
    3.2 Automated Pre-Qualification & Approval

    • Integration with clients’ accounting systems (ERP or quickbooks-style software) to pull cash flow forecasts.
    • Soft-pull credit assessments and historical transaction analysis enabling 95% pre-approval accuracy within minutes.

    3.3 Multi-Channel Disbursement

    • ATM code issuance for immediate cash (UrbanEats emergency repairs).
    • Direct bank transfers for payroll (AlphaTech).
    • Convenience checks for vendor payments (GreenFields).

    3.4 Repayment Scheduling & Automation

    • AlphaTech: Repay advances over 60 days in 4 equal installments aligned to client invoicing cycles.
    • GreenFields: Seasonal repayment—one lump sum 45 days after harvest.
    • UrbanEats: Revolving balance repaid from daily credit card receipts, auto-drafted weekly.

    4. Implementation Timeline

    Week Activity
    Week 1 Onboarding & requirements gathering
    Week 2 API integration with accounting systems & identity verification
    Week 3 Soft-pull credit assessment & advance-limit setup
    Week 4 First advance disbursed; training on dashboard & monitoring
    Weeks 5–12 Ongoing disbursements, automated repayment schedules, monthly reviews

    5. Quantitative Results

    Within three months, the pilot program delivered measurable financial benefits:

    • Total Advances Disbursed: KRW 125 million across three SMEs.
    • Average Approval Time: 8 minutes from request to fund availability.
    • Average Effective Cost: 4.5% flat fee + 1.2% APR pro-rated—substantially lower than 15%–20% bank overdraft rates.
    • Liquidity Gap Closed: 100% of immediate cash shortfall addressed within 24 hours for all clients.

    6. Qualitative Outcomes

    Beyond numbers, clients reported significant operational and strategic improvements:

    6.1 Business Continuity & Peace of Mind

    • AlphaTech avoided late payroll penalties and maintained 100% staff attendance.
    • GreenFields secured timely harvest inputs, preventing spoilage and maximizing yield.
    • UrbanEats completed café refurbishments without service interruptions.

    6.2 Strengthened Supplier Relationships

    • Vendors offered better rates due to on-time payments enabled by CashPayWay advances.

    6.3 Strategic Flexibility

    • Clients invested in marketing promotions and small equipment upgrades, driving 12% revenue growth over the pilot period.

__Supplied data__.
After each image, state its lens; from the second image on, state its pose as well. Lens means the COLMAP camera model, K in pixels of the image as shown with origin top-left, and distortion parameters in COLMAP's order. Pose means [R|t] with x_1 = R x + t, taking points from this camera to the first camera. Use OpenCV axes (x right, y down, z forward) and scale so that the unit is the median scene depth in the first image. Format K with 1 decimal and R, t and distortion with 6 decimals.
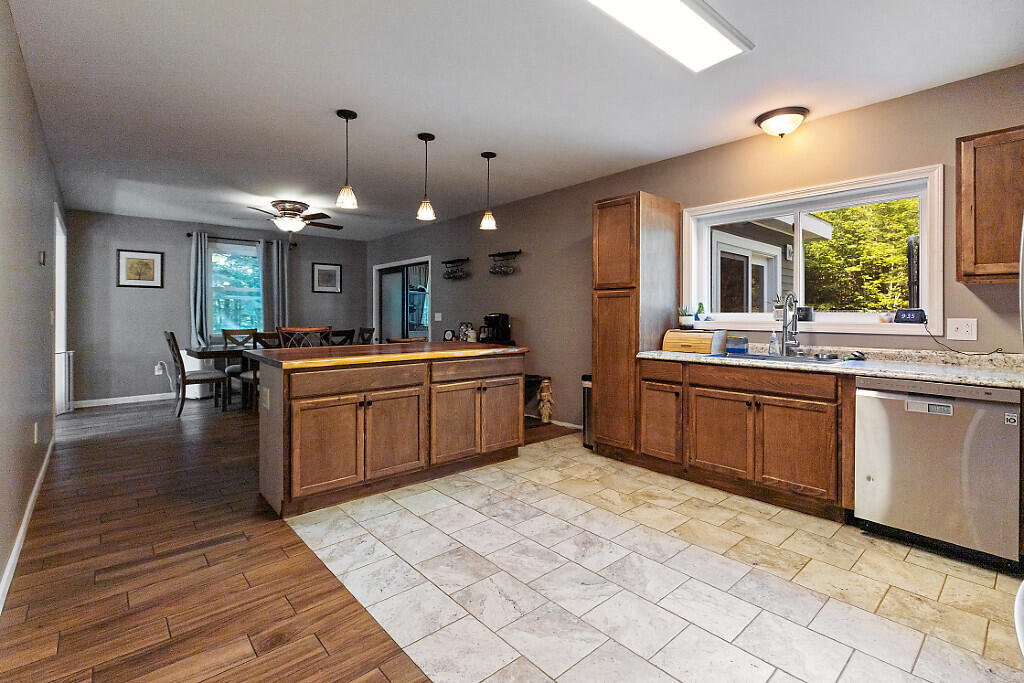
lens RADIAL K [[467.9, 0, 508.4], [0, 467.9, 318.6], [0, 0, 1]] dist [-0.002219, -0.000437]
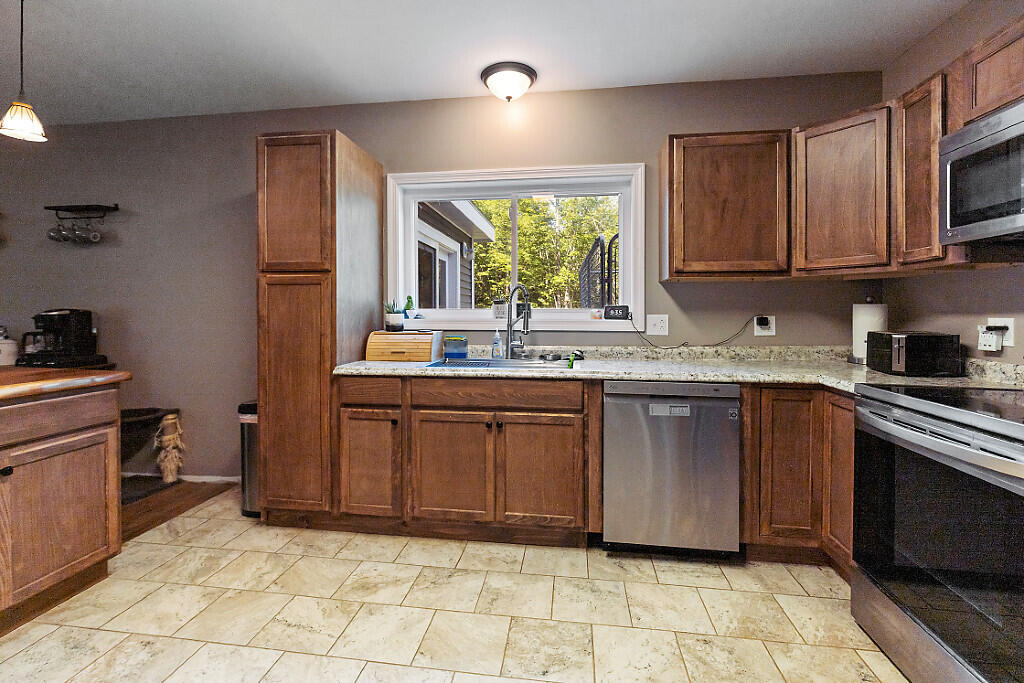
lens RADIAL K [[467.9, 0, 508.4], [0, 467.9, 318.6], [0, 0, 1]] dist [-0.002219, -0.000437]
pose [[0.761774, -0.010145, 0.647764, 0.028899], [0.006343, 0.999946, 0.008201, -0.001436], [-0.647812, -0.002139, 0.761797, 0.315445]]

__To do__.
**1.** Quote the part of the pilot report starting with "Week Activity" and going on through "across three SMEs.".
**2.** According to the pilot report, what was the average approval time?
**3.** Proceed with the pilot report from the point where it stops.
The listing is separate material, unrelated to the pilot report.

__Answers for the tasks__.
**1.**
Week Activity
    Week 1 Onboarding & requirements gathering
    Week 2 API integration with accounting systems & identity verification
    Week 3 Soft-pull credit assessment & advance-limit setup
    Week 4 First advance disbursed; training on dashboard & monitoring
    Weeks 5–12 Ongoing disbursements, automated repayment schedules, monthly reviews

    5. Quantitative Results

    Within three months, the pilot program delivered measurable financial benefits:

    • Total Advances Disbursed: KRW 125 million across three SMEs.

**2.** 8 minutes from request to fund availability.

**3.**
    7. Key Success Factors

    • Tailored Program Design: Aligning advance amounts and repayment to each company’s cash conversion cycle.
    • Seamless Integration: Automated data flows minimized manual effort and errors.
    • Transparent Pricing: Clear cost breakdowns fostered client trust and repeat usage.
    • Responsive Support: Dedicated account managers available 24/7 for urgencies.

    8. Lessons Learned

    • Flexible Repayment Terms Matter: Matching paydown schedules to revenue inflows reduces default risk.
    • Data-Driven Eligibility: Historical transaction analysis improves approval accuracy and risk management.
    • Education & Training: Clients needed onboarding on best practices to avoid over-reliance and optimize fund usage.

    9. Best Practices for SMEs

    1. Assess Cash Flow Cycles: Map inflows and outflows to determine ideal advance sizing and timing.
    2. Diversify Funding Sources: Combine micro-advances with small credit lines or invoice factoring for resilience.
    3. Monitor Utilization: Keep advance usage under 30% of total receivables to maintain credit health.
    4. Review Cost Structures: Compare flat-fee advances against traditional overdrafts or short-term loans.
    5. Invest in Automation: Integrate accounting and banking APIs to reduce latency and manual errors.

    10. Conclusion

    This case study demonstrates that, with the right partner and program design, credit card cash advances can become a strategic tool for SMEs—bridging liquidity gaps, fostering growth, and preserving operational continuity. CashPayWay’s pilot with AlphaTech Solutions, GreenFields Organics, and UrbanEats Café Chain underscores the importance of tailored advance structures, automated workflows, and transparent pricing. By following the lessons and best practices outlined, other SMEs can replicate this success, transforming cash advance solutions from a last-resort emergency measure into a proactive component of their financial strategy.